* Task to complete *
Lines from the one containing "220 269 3.21" through the end of the data are to be returned exactly, and no others.

#####

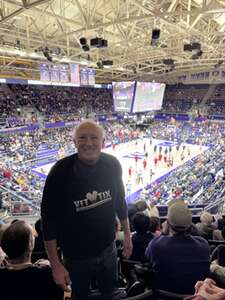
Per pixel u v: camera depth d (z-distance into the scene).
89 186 2.26
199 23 22.05
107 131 40.78
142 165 28.38
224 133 39.22
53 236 2.24
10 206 10.44
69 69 24.64
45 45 21.92
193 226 4.80
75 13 19.03
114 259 2.49
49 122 35.41
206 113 45.97
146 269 2.73
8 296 2.28
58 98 42.94
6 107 35.34
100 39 16.95
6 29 19.47
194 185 18.78
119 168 2.51
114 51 30.34
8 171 19.61
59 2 17.02
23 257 2.38
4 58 27.62
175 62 35.31
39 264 2.48
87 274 2.36
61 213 2.26
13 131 31.03
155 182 23.12
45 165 27.62
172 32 23.16
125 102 32.59
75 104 43.78
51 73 23.25
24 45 24.95
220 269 3.21
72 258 2.33
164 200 16.06
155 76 48.94
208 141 37.94
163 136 42.56
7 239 2.33
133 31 21.94
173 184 20.02
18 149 28.56
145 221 4.02
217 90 49.81
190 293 2.55
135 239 4.05
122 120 46.69
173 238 2.66
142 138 42.69
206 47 26.42
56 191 2.22
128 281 3.27
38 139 32.66
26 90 40.44
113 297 2.44
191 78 49.06
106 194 2.34
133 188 21.92
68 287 2.50
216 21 19.75
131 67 38.44
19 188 16.00
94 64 28.89
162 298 2.30
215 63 36.53
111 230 2.43
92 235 2.30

#####

* Exercise answer *
220 269 3.21
72 258 2.33
164 200 16.06
155 76 48.94
208 141 37.94
163 136 42.56
7 239 2.33
133 31 21.94
173 184 20.02
18 149 28.56
145 221 4.02
217 90 49.81
190 293 2.55
135 239 4.05
122 120 46.69
173 238 2.66
142 138 42.69
206 47 26.42
56 191 2.22
128 281 3.27
38 139 32.66
26 90 40.44
113 297 2.44
191 78 49.06
106 194 2.34
133 188 21.92
68 287 2.50
216 21 19.75
131 67 38.44
19 188 16.00
94 64 28.89
162 298 2.30
215 63 36.53
111 230 2.43
92 235 2.30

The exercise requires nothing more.